Broader Copyright Questions

There still are a lot of murky questions in Google's "transparency."

  • If a person embeds an image from Imgur, ImageShack, TinyPic, PhotoBucket or elsewhere & the page that has a hotlink gets a DMCA how does that count?
  • If a brand is large enough does it take many DMCAs to get hit?
  • Is there any analysis of the underlying business model of the site? What happens to document storage sites like DocStoc & Scribd, or even image sites like Pinterest?
  • What happens to sites that link at penalized sites too frequently?
  • What happens to ad networks that frequently fund such copyright violations?

HUGE Impact on the Web

Has anyone registered & yet? ;)

In terms of impact on the web for publishers, this change is every bit as big as Florida, Panda & Penguin. It may not seem so at first (as it will take time for market participants to consider the uses) but this is a huge deal. Consider some of the following scenarios...

  • You try to create something like YouTube for another form of content (Pinterest?) and it gets hit as spam for following Google's lead.
  • You offer a free blogging platform that competes with Blogspot, but it gets hit as spam for following Google's lead.

- **DATASET RECORDS**
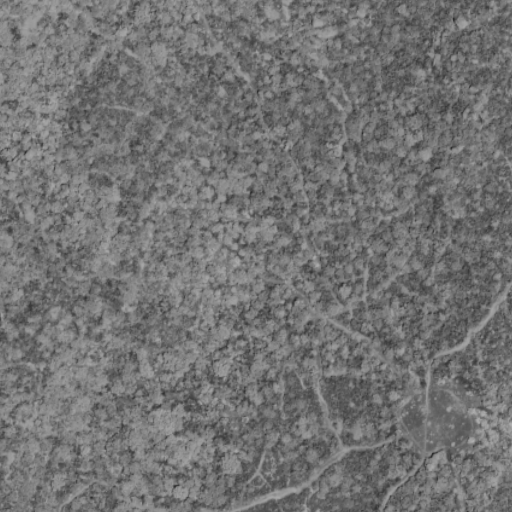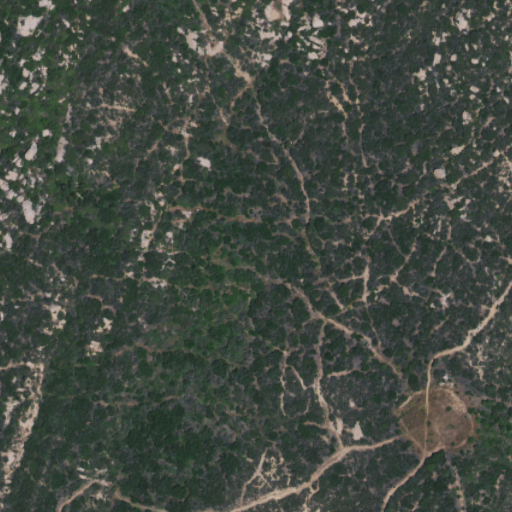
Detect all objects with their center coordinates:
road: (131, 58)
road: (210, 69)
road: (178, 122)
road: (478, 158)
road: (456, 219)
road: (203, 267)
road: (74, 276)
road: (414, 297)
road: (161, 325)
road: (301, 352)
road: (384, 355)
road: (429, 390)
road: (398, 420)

- **TASKS FOR THIS EXERCISE**
(a) Edit the rows of road coordinates by replacing "center" with "midpoint", changing nothing else, and leave the pictures out of your answer.
(b) Continue the text on Google's copyright penalties from where it stops.
The rows are unrelated to the text on Google's copyright penalties.

- **RESPONSES TO THE TASKS**
(a)
Detect all objects with their midpoint coordinates:
road: (131, 58)
road: (210, 69)
road: (178, 122)
road: (478, 158)
road: (456, 219)
road: (203, 267)
road: (74, 276)
road: (414, 297)
road: (161, 325)
road: (301, 352)
road: (384, 355)
road: (429, 390)
road: (398, 420)

(b)
  • You decide to create a project like Google's book scanning project & you get hit as spam for following Google's lead.
  • You run an ad network & start growing quickly. As you grow some sketchier publishers enter your ad network. Like Google AdSense, a large portion of your ad network is filled with sites that have copyright violations on them. Suddenly working with your ad network gets people hit as spam because your business model is too similar to Google's.
  • You create a new social network & are struggling to compete with Google's preferential ranking & hard coded placements of their own network. You make your network more open to encourage growth & you get hit as spam.
  • If You are Amazon or eBay you can afford premium featured content to pull up your other listings. But if you can't afford their cost structure & hire freelance writers or work with outsourced workers to create some of your content & they use some copyright work without you knowing. But does Amazon now have to vigilantly review their reviews for plagiarism?
  • A competitor licenses some of their content as Creative Commons for years & doesn't mind wide use of it. Then you use it & one day they see you as a competitive threat and remove their Creative Commons license & bulk DMCA you. Or you have a lifetime syndication deal with a company, they later change the policy & claim that your documents are forged.
  • Getty images presumes you didn't license an image that you did & files a DMCA. At some point there is no purpose in targeting the webmaster or host...just go direct to Google knowing that you can create the equivalent of a "patent trolling" styled business model where you create a business model where it is cheaper for people to pay to have the issue resolved the quick way before they lodge a formal complaint. Some organizations might even have a subscription service set up where you pre-pay for immunity.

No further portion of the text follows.